とてもかっこいい女性、戦士により髪を切られたのだ。長く重い前髪は眉で切られた。おかげですぐ人と目があって仕方ない。

 さらには基礎化粧品をおしつけられた。色を乗せるようなものはないが、日々の手入れが大事だと説教されたのだった。

 

 「あと、持ち物は携帯とか交通系ICカードとか鏡とか、前にマホから聞いたろ。それでいいから」

 

 持ち物と聞いてエミリはさらに苦い思い出が蘇った。

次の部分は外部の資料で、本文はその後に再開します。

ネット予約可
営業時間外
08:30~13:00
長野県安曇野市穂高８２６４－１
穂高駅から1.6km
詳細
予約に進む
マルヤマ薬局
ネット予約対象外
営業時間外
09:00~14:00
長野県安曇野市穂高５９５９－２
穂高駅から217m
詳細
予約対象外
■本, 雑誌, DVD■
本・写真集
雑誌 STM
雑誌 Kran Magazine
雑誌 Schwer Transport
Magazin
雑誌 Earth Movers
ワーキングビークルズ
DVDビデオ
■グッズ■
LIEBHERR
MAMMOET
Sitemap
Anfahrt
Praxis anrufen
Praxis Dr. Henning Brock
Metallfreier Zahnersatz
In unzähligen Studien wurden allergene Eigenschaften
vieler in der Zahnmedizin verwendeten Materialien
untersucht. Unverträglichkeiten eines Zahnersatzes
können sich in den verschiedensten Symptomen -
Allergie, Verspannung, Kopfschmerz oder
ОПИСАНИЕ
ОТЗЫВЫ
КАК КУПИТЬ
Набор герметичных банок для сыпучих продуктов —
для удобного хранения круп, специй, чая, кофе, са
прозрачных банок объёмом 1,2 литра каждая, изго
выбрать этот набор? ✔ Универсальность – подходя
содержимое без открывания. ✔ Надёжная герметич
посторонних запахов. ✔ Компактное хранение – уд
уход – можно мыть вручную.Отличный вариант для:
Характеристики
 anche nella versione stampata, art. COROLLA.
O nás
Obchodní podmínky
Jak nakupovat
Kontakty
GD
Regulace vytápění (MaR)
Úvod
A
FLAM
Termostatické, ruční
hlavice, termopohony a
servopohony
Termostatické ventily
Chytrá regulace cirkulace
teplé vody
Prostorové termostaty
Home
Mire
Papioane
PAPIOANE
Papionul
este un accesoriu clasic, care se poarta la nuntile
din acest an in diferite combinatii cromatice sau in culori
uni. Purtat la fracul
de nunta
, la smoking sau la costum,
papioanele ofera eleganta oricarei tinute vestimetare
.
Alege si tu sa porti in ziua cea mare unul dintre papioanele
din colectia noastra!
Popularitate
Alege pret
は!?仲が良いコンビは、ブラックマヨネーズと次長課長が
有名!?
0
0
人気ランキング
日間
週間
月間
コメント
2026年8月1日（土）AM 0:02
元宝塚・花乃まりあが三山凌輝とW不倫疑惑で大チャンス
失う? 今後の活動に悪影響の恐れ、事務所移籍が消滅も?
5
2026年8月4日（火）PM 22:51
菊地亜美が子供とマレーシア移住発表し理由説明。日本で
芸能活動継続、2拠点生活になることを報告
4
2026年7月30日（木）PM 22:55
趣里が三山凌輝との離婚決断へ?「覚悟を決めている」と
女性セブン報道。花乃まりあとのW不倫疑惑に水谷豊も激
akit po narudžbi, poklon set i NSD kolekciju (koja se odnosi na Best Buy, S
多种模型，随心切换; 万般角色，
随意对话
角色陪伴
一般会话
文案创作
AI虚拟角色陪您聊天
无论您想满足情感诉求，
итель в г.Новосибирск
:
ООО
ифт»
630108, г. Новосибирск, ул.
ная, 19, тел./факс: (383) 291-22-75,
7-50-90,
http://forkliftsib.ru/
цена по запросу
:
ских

こっちに来てすぐ、可愛い女子高生から探偵助手のレクチャーを受けた。

 彼女はふわふわしている雰囲気だが、探偵助手業を教えるとなるととたんに厳しい。一つうかつな言動をすればぴしゃりと指導の言葉が返ってくるのだった。

 

 そんなわけで、勇者の三人の仲間はなにかとエミリの世話を焼いた。本当は兄にアプローチしたいだろうに、今はエミリを優先してくれている。

 

 「皆、私を世話してくれる。……別にいいのに」

 「あいつら、面倒見がいいんだよ。俺も困っているときには助けてもらったから」

 「兄さんが?」

 

 器用に何でもこなすこの兄が三人の女子に頼ったことがあるなど、エミリには信じられない。しかし勇者はその事について答えることなく微笑んで、エミリの頭を撫でた。

 

 「とにかく、助けられたらそれに感謝して、皆が困っていたらいつか助けてやればいいって事だよ」

 

 心地よい妹扱いに、エミリはすべてを感謝した。今のエミリは前よりずっといい暮らしになっている。安心だってできるようになった。助けてくれたのは兄とその仲間たちだ。

 

 彼らの役立つ人間になるのは今は無理かもしれない。しかし足を引っ張らない人間になろうと、エミリは思う。